**TASK DIRECTIONS:** If a line in the records contains the string "Right", show that line.

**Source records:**
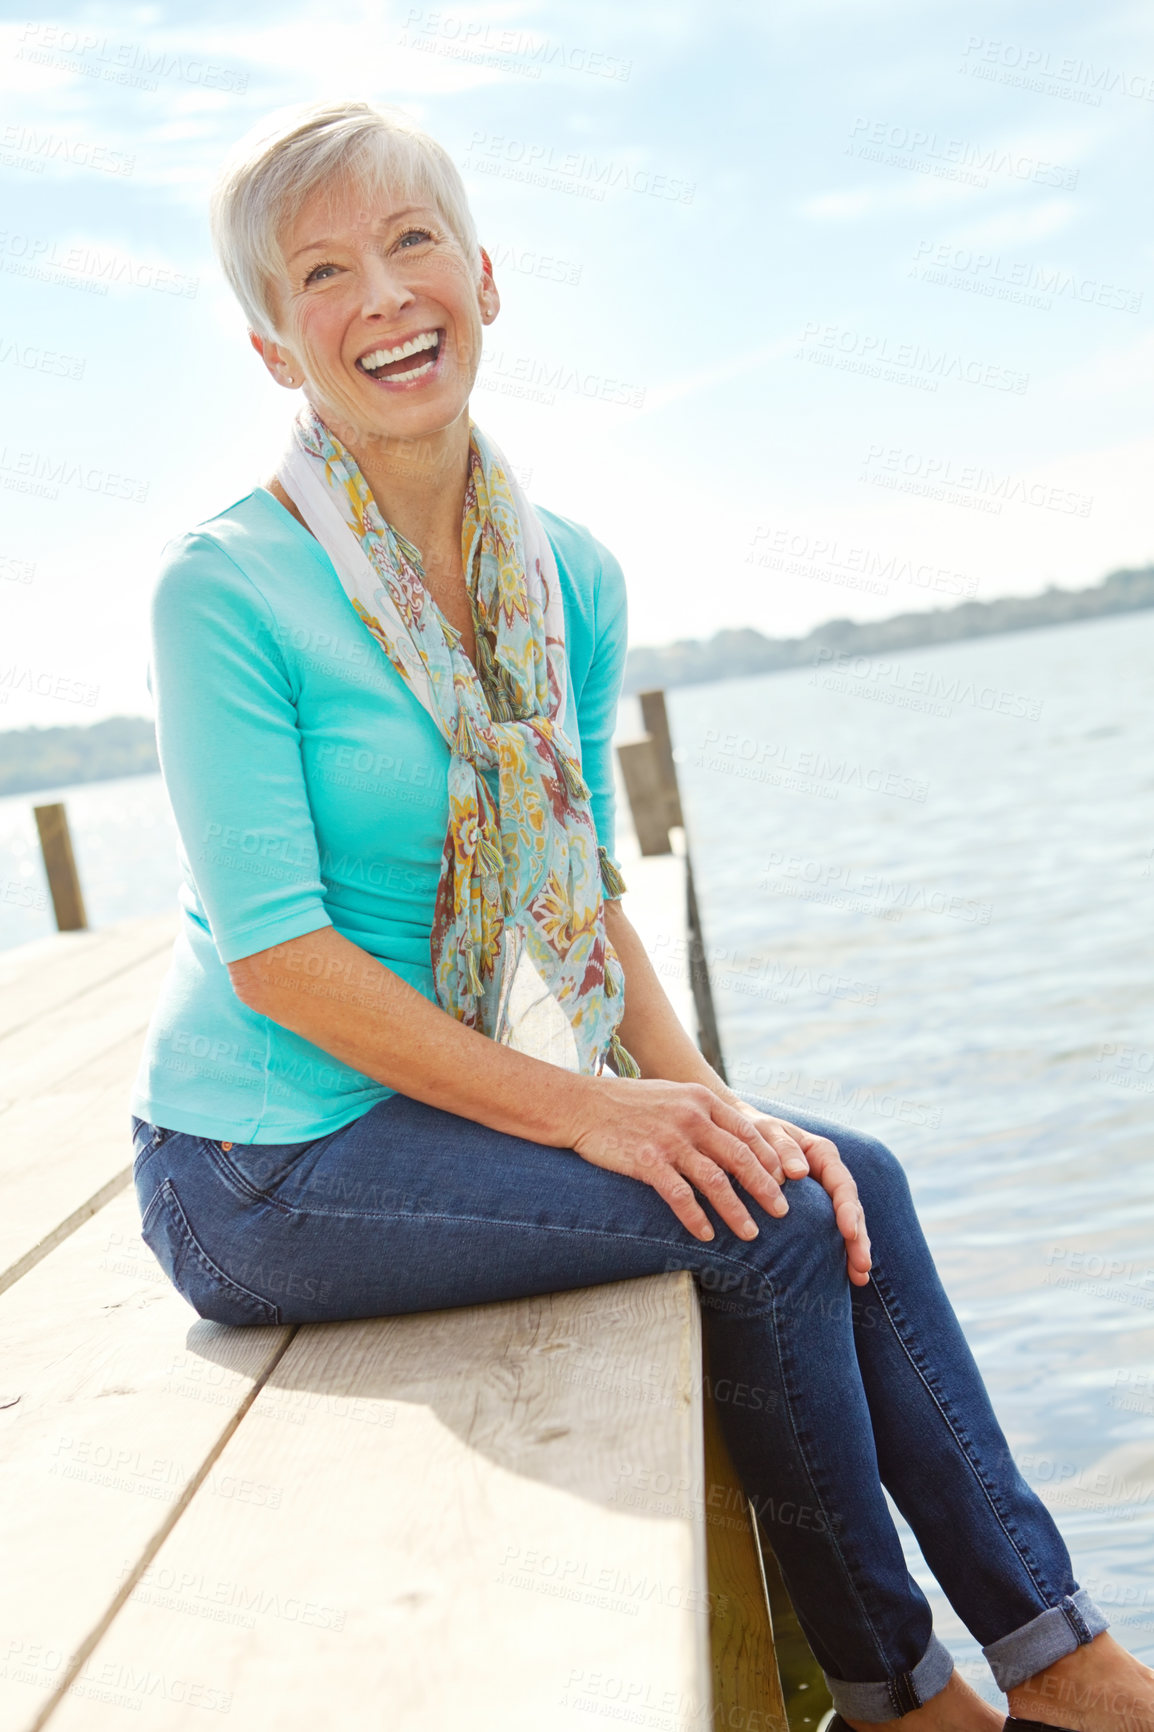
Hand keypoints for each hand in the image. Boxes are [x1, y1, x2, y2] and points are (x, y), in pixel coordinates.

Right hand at [569, 1076, 798, 1242]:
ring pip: (715, 1181)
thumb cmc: (629, 1103)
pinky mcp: (646, 1160)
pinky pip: (679, 1195)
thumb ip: (703, 1113)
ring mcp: (669, 1139)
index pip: (748, 1132)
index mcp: (701, 1100)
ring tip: (751, 1233)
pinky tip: (706, 1234)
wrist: (581, 1105)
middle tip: (782, 1213)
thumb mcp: (674, 1095)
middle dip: (765, 1188)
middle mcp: (691, 1117)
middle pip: (740, 1158)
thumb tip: (734, 1138)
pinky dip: (696, 1218)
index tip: (784, 1182)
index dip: (770, 1159)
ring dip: (737, 1210)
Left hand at [730, 1100, 871, 1285]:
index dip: (848, 1209)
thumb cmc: (749, 1131)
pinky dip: (837, 1253)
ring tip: (859, 1278)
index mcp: (821, 1154)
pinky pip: (828, 1232)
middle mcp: (827, 1175)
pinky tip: (847, 1277)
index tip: (849, 1232)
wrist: (733, 1135)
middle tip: (861, 1267)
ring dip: (854, 1250)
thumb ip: (781, 1147)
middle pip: (850, 1209)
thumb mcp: (764, 1132)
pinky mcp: (811, 1211)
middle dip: (859, 1239)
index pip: (842, 1184)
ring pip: (846, 1223)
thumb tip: (799, 1172)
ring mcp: (822, 1195)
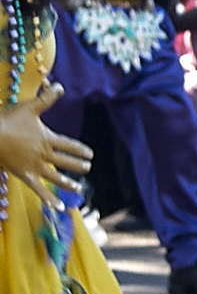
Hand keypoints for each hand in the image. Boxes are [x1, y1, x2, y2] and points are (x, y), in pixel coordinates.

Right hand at [0, 84, 92, 208]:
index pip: (69, 145)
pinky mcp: (24, 175)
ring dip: (67, 183)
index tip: (90, 154)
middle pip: (65, 161)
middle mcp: (44, 154)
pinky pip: (38, 190)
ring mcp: (34, 166)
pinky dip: (49, 199)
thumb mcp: (30, 107)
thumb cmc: (9, 120)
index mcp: (47, 138)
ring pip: (55, 177)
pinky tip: (59, 207)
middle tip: (88, 168)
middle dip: (78, 165)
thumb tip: (61, 85)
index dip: (80, 150)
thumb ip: (47, 98)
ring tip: (77, 188)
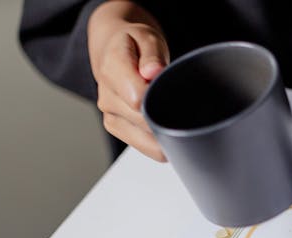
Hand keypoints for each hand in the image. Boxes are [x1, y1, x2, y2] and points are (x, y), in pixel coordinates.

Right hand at [88, 1, 169, 161]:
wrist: (114, 52)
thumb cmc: (135, 45)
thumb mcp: (147, 37)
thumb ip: (152, 54)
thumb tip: (153, 72)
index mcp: (112, 69)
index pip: (137, 100)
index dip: (162, 102)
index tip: (177, 96)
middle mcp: (107, 96)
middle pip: (145, 123)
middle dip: (169, 119)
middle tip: (185, 107)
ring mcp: (110, 115)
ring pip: (147, 141)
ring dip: (166, 133)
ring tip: (177, 117)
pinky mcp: (116, 128)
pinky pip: (143, 146)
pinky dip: (160, 141)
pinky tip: (168, 128)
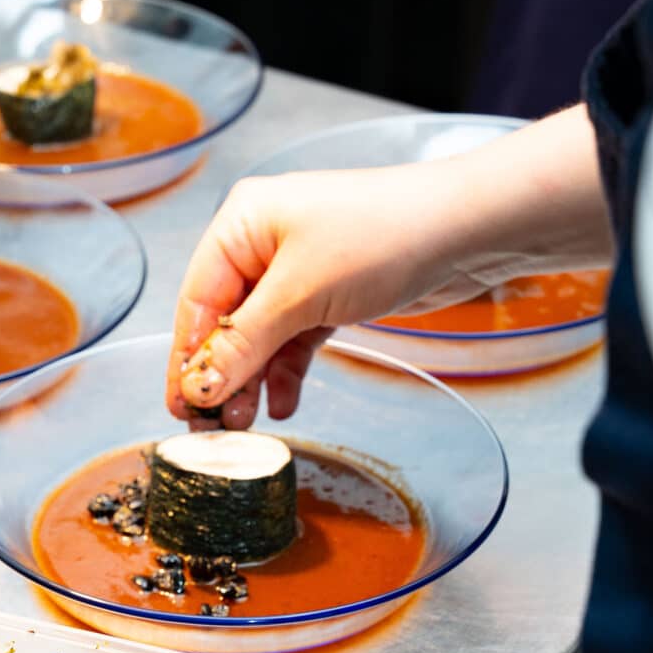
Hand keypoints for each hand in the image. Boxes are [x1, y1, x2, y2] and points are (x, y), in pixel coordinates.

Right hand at [165, 104, 613, 427]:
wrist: (470, 228)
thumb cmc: (383, 236)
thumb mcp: (300, 295)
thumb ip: (243, 344)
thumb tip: (196, 387)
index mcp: (241, 226)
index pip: (197, 301)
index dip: (188, 359)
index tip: (182, 408)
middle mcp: (263, 244)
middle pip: (225, 321)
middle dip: (222, 375)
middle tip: (214, 427)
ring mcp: (298, 269)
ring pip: (260, 335)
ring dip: (254, 379)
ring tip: (248, 424)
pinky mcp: (330, 292)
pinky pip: (294, 336)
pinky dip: (288, 369)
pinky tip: (285, 402)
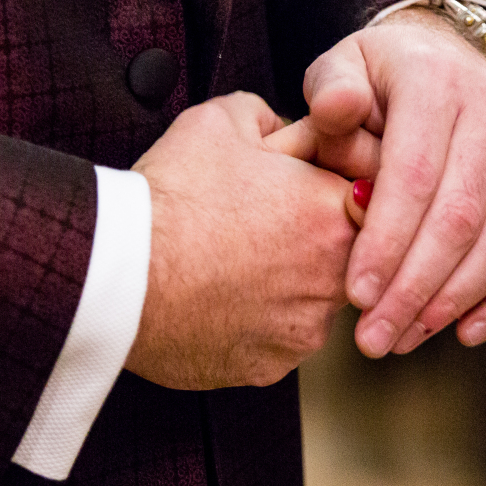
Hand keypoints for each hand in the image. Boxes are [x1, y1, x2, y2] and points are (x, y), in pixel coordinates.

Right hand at [126, 92, 361, 390]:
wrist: (122, 273)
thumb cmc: (171, 198)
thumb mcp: (222, 121)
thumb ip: (273, 118)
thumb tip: (284, 129)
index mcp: (335, 213)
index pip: (362, 200)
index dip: (320, 192)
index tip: (291, 193)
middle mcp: (335, 279)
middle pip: (340, 256)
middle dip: (305, 241)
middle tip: (254, 226)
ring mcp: (304, 330)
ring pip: (308, 303)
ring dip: (281, 287)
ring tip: (228, 265)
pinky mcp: (272, 367)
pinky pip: (275, 342)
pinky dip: (252, 325)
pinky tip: (216, 300)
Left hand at [303, 6, 485, 356]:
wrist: (442, 60)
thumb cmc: (376, 83)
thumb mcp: (342, 73)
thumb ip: (331, 96)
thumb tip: (337, 112)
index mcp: (437, 80)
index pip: (414, 175)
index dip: (386, 242)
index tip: (357, 297)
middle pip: (461, 216)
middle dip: (415, 288)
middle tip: (375, 340)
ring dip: (457, 300)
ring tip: (408, 338)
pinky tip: (469, 332)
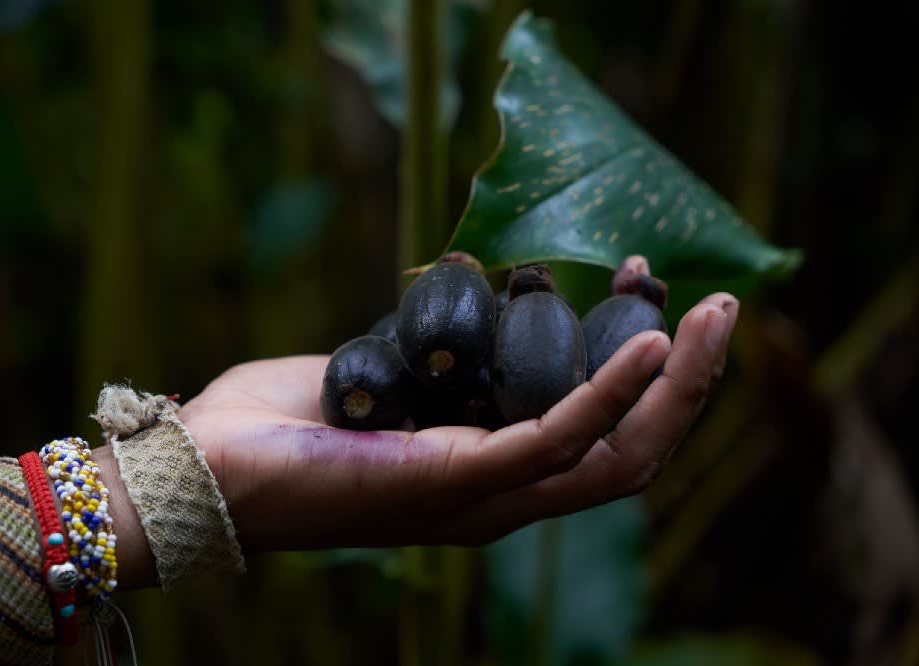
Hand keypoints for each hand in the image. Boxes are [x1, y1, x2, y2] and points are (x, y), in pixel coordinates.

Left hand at [177, 293, 737, 549]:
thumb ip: (433, 362)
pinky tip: (649, 343)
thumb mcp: (380, 379)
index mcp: (484, 472)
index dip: (645, 375)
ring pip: (617, 455)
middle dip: (687, 382)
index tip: (652, 293)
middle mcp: (499, 494)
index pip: (598, 437)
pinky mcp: (455, 480)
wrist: (203, 469)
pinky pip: (557, 439)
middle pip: (630, 452)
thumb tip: (464, 315)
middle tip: (722, 307)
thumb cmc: (281, 424)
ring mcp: (483, 496)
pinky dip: (612, 394)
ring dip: (675, 383)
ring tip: (712, 313)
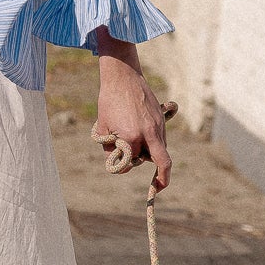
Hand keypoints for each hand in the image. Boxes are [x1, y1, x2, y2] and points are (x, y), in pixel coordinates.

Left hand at [92, 35, 172, 190]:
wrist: (123, 76)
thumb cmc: (109, 101)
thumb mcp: (103, 129)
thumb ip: (110, 149)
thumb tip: (119, 161)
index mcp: (131, 137)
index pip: (129, 163)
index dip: (121, 167)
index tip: (119, 167)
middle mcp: (149, 134)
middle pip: (162, 162)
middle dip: (162, 177)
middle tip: (156, 188)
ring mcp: (158, 126)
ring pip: (161, 150)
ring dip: (153, 156)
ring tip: (140, 151)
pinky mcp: (161, 118)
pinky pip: (161, 138)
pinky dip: (154, 143)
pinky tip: (145, 138)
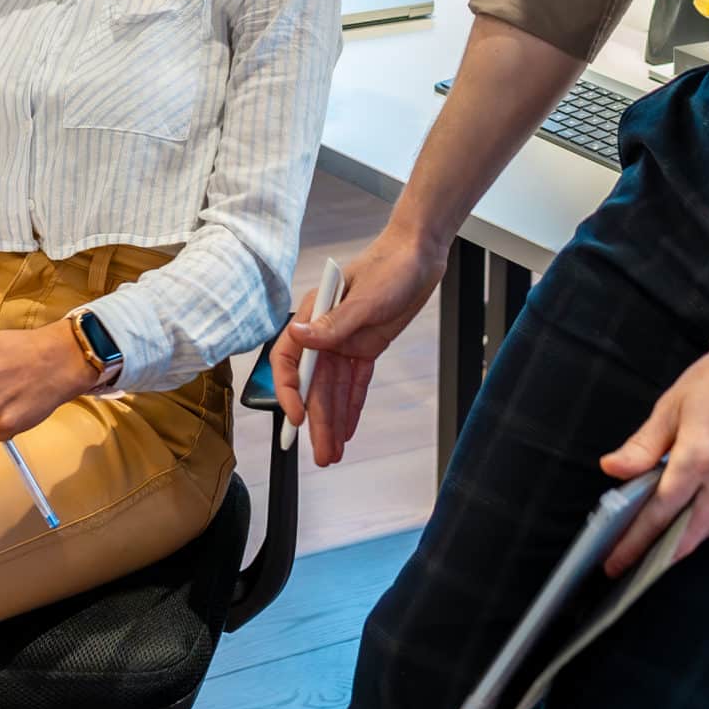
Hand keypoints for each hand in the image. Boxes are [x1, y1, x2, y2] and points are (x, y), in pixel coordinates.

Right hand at [272, 227, 445, 466]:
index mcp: (315, 315)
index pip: (290, 359)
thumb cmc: (389, 266)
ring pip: (335, 389)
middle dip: (317, 420)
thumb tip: (300, 337)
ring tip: (332, 453)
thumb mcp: (365, 298)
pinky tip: (347, 429)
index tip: (297, 416)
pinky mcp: (366, 346)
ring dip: (333, 420)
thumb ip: (333, 323)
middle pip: (315, 384)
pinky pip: (355, 383)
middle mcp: (325, 332)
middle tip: (321, 454)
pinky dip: (352, 406)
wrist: (419, 254)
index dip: (289, 390)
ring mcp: (346, 341)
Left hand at [598, 310, 708, 575]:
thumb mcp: (672, 405)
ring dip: (680, 537)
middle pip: (685, 535)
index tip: (614, 561)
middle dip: (653, 552)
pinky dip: (705, 520)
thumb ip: (642, 446)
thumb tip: (612, 470)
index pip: (659, 514)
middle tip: (626, 562)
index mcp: (698, 458)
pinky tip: (688, 514)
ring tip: (651, 539)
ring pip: (708, 530)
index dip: (634, 542)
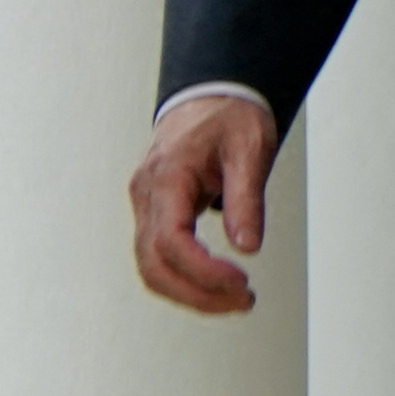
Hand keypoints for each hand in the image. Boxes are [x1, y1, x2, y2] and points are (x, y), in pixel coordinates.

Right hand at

**RESULT OF THIS EXERCISE:**
Right hand at [569, 1076, 798, 1242]:
Right hand at [0, 84, 92, 208]:
Right hand at [88, 1, 169, 161]:
Right hand at [165, 104, 613, 427]:
Right hand at [126, 92, 361, 390]:
Right hand at [272, 227, 445, 466]:
Right hand at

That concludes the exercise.